## Assigned task
Retype the part of the lines below that opens with the line containing "Does the chart contain stacked bars?" and closes with the line containing "Reading left to", copying each one exactly. Leave the pictures out of your answer.

== == ==

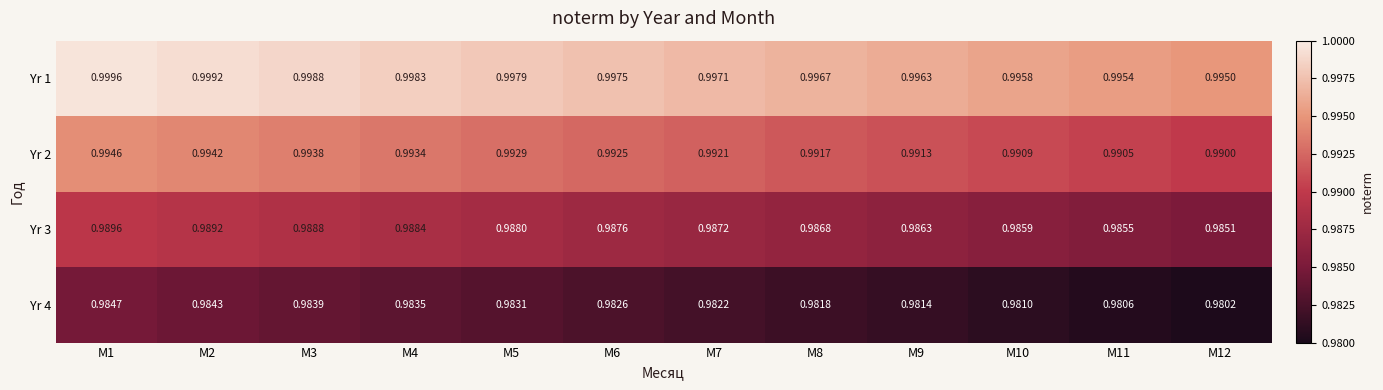

Is the value of Yr 4 at M7 greater than the value of Yr 3 at M5?

No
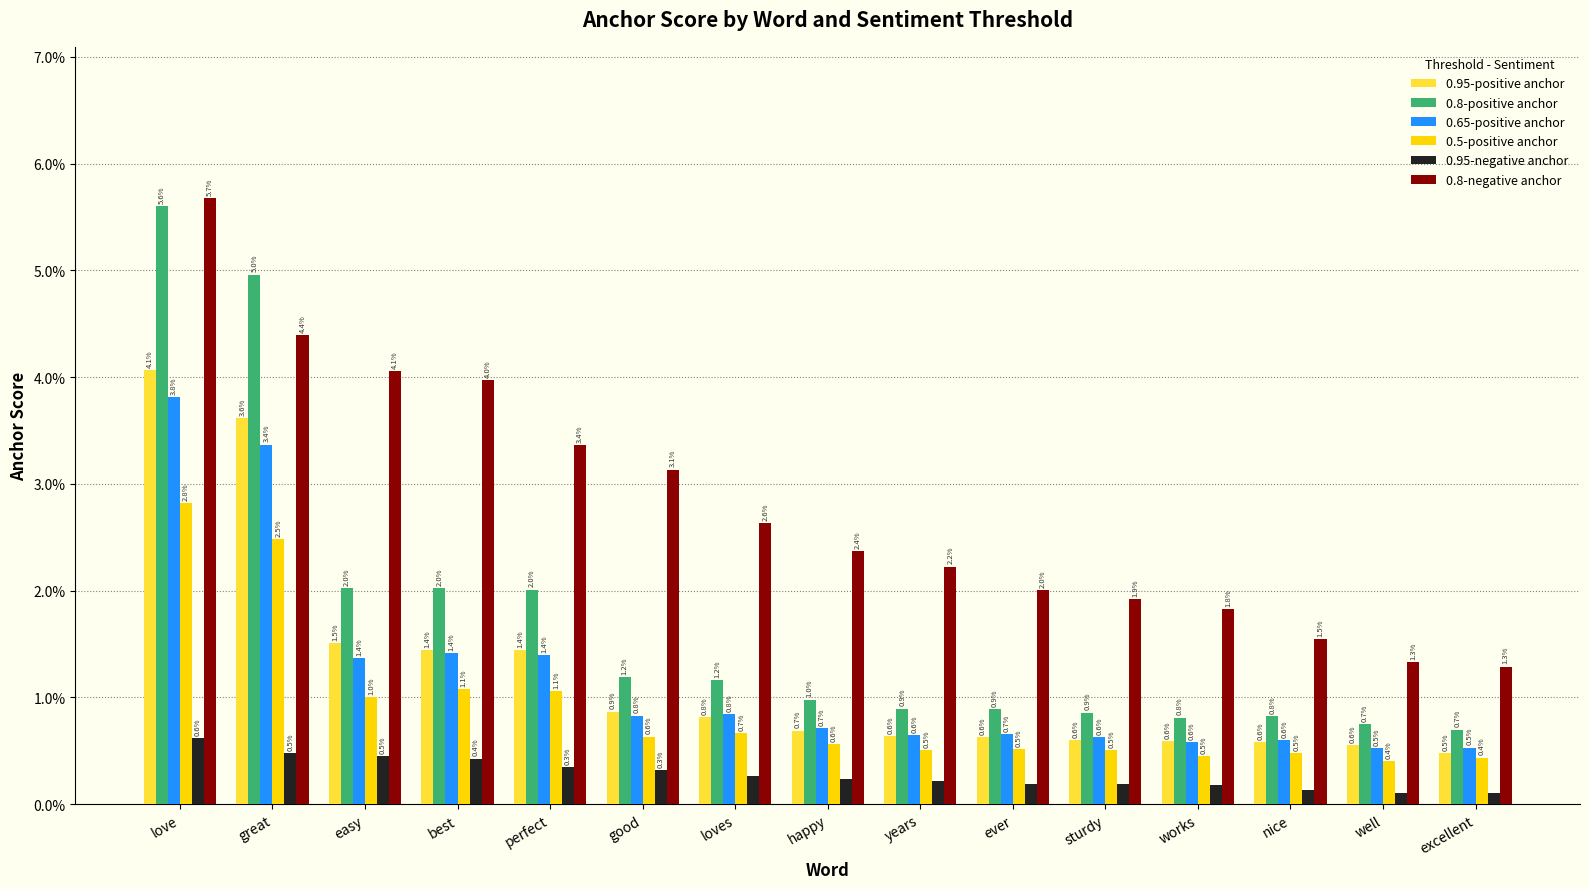

Does the chart contain stacked bars?

No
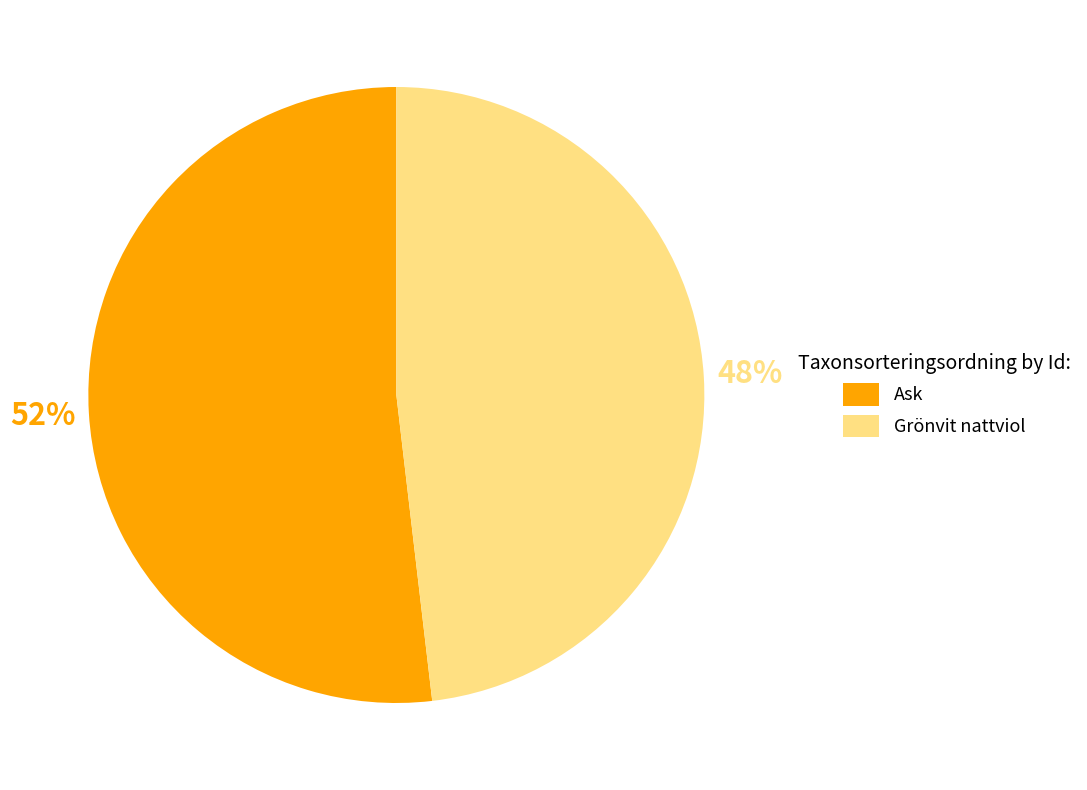

To the nearest percent, what is the combined percentage of Grönvit nattviol and Ask?

100%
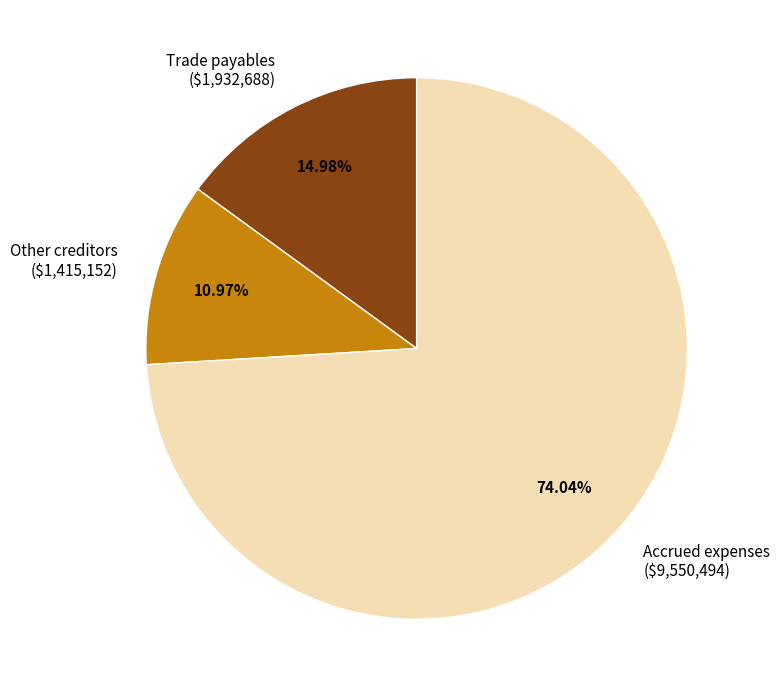

Is it true that Accrued expenses is 64% of the pie?

False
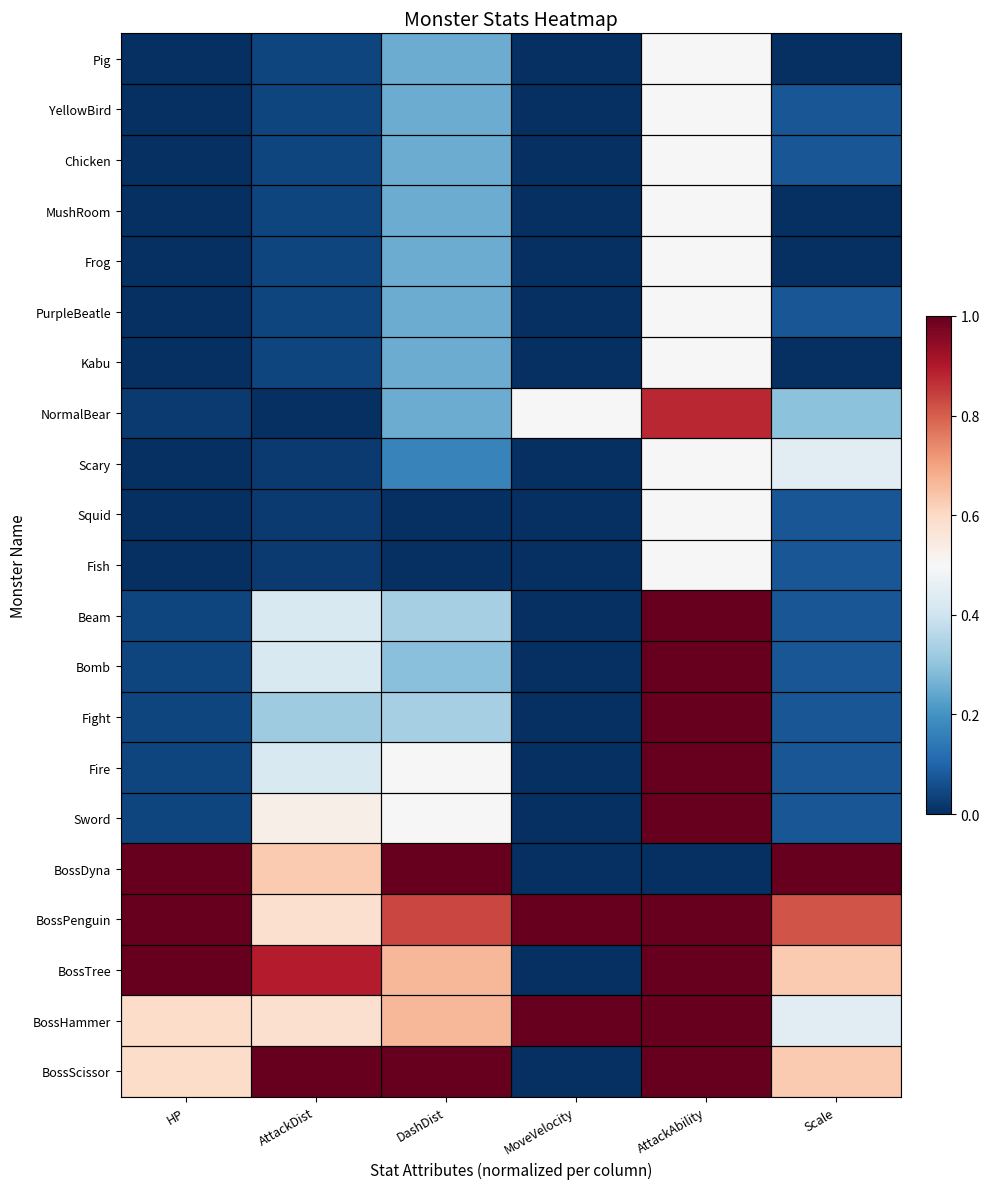

Reading left to right, what are all the values shown in this chart?

Pig: HP=0.0	AttackDist=0.0	DashDist=0.2	MoveVelocity=0.0	AttackAbility=0.5	Scale=0.0
YellowBird: HP=0.0	AttackDist=0.0	DashDist=0.2	MoveVelocity=0.0	AttackAbility=0.5	Scale=0.1
Chicken: HP=0.0	AttackDist=0.0	DashDist=0.2	MoveVelocity=0.0	AttackAbility=0.5	Scale=0.1
MushRoom: HP=0.0	AttackDist=0.0	DashDist=0.2	MoveVelocity=0.0	AttackAbility=0.5	Scale=0.0
Frog: HP=0.0	AttackDist=0.0	DashDist=0.2	MoveVelocity=0.0	AttackAbility=0.5	Scale=0.0
PurpleBeatle: HP=0.0	AttackDist=0.0	DashDist=0.2	MoveVelocity=0.0	AttackAbility=0.5	Scale=0.1
Kabu: HP=0.0	AttackDist=0.0	DashDist=0.2	MoveVelocity=0.0	AttackAbility=0.5	Scale=0.0
NormalBear: HP=0.0	AttackDist=0.0	DashDist=0.2	MoveVelocity=0.5	AttackAbility=0.9	Scale=0.3
Scary: HP=0.0	AttackDist=0.0	DashDist=0.2	MoveVelocity=0.0	AttackAbility=0.5	Scale=0.4
Squid: HP=0.0	AttackDist=0.0	DashDist=0.0	MoveVelocity=0.0	AttackAbility=0.5	Scale=0.1
Fish: HP=0.0	AttackDist=0.0	DashDist=0.0	MoveVelocity=0.0	AttackAbility=0.5	Scale=0.1
Beam: HP=0.0	AttackDist=0.4	DashDist=0.3	MoveVelocity=0.0	AttackAbility=1.0	Scale=0.1
Bomb: HP=0.0	AttackDist=0.4	DashDist=0.3	MoveVelocity=0.0	AttackAbility=1.0	Scale=0.1
Fight: HP=0.0	AttackDist=0.3	DashDist=0.3	MoveVelocity=0.0	AttackAbility=1.0	Scale=0.1
Fire: HP=0.0	AttackDist=0.4	DashDist=0.5	MoveVelocity=0.0	AttackAbility=1.0	Scale=0.1
Sword: HP=0.0	AttackDist=0.5	DashDist=0.5	MoveVelocity=0.0	AttackAbility=1.0	Scale=0.1
BossDyna: HP=1.0	AttackDist=0.6	DashDist=1.0	MoveVelocity=0.0	AttackAbility=0.0	Scale=1.0
BossPenguin: HP=1.0	AttackDist=0.6	DashDist=0.8	MoveVelocity=1.0	AttackAbility=1.0	Scale=0.8
BossTree: HP=1.0	AttackDist=0.9	DashDist=0.7	MoveVelocity=0.0	AttackAbility=1.0	Scale=0.6
BossHammer: HP=0.6	AttackDist=0.6	DashDist=0.7	MoveVelocity=1.0	AttackAbility=1.0	Scale=0.4
BossScissor: HP=0.6	AttackDist=1.0	DashDist=1.0	MoveVelocity=0.0	AttackAbility=1.0	Scale=0.6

== == ==

## Reply
Does the chart contain stacked bars?

No

To the nearest percent, what is the combined percentage of Grönvit nattviol and Ask?

100%

Is it true that Accrued expenses is 64% of the pie?

False

Reading left to right, what are all the values shown in this chart?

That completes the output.